§ DIRECTIONS: Please work out how many lines in the data below hold the word "most", and state only the number.

(Dataset entries)

________________________________________

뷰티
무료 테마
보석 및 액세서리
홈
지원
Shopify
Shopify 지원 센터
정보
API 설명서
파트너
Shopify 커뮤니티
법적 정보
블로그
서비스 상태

________________________________________

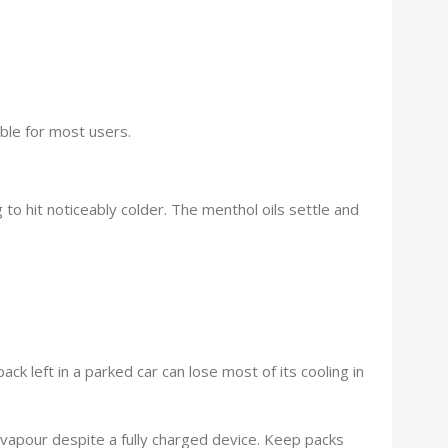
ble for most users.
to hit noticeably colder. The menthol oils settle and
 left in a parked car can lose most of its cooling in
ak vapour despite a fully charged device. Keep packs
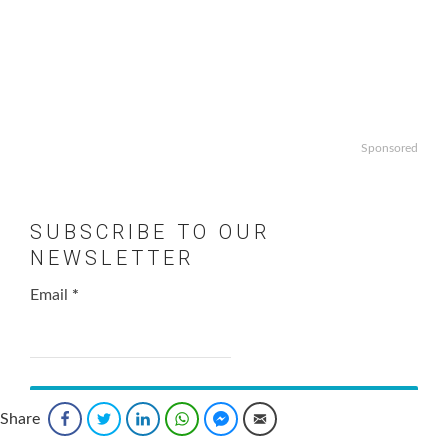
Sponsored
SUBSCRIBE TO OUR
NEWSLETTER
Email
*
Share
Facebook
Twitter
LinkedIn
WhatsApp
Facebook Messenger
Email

________________________________________

§ TASK ANSWER: 2